Among the lines of this material, find those holding the word "dann" and report how many there are, with nothing added.
*** Material supplied Section Begins ***
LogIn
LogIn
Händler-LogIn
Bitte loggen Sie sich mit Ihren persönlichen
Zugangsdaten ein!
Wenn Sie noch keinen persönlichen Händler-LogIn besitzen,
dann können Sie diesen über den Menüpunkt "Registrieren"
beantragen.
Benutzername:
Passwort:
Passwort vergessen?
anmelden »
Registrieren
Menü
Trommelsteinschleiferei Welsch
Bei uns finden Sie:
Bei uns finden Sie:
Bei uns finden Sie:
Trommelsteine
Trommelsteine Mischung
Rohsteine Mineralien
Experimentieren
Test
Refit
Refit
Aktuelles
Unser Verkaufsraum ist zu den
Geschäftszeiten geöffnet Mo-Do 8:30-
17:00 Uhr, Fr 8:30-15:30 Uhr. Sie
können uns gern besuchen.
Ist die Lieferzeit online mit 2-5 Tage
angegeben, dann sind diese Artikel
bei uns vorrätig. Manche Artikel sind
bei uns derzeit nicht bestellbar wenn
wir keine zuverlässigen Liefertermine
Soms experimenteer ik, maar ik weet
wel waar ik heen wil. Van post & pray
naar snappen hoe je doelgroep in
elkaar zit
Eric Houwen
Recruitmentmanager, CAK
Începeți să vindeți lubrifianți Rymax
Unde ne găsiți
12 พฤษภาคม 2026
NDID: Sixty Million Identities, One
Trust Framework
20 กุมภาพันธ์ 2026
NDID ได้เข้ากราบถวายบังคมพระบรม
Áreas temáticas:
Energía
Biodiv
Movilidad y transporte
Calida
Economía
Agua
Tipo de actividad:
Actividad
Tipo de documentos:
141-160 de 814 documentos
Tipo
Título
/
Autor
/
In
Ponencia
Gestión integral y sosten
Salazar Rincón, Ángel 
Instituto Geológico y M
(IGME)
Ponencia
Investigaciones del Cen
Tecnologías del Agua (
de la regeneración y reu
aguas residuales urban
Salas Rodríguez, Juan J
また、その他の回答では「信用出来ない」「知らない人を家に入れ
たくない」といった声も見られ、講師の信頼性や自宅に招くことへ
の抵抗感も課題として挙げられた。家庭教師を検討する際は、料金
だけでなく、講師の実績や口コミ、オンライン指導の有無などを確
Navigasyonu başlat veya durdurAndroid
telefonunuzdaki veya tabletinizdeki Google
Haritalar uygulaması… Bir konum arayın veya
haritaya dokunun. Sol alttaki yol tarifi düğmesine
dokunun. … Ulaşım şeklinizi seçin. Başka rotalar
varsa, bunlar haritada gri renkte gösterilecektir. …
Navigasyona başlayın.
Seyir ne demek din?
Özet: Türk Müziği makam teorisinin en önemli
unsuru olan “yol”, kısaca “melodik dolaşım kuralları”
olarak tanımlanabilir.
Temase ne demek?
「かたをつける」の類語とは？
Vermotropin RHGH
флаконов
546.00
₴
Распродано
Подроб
*** Material supplied Section Ends ***
## Exercise result:
2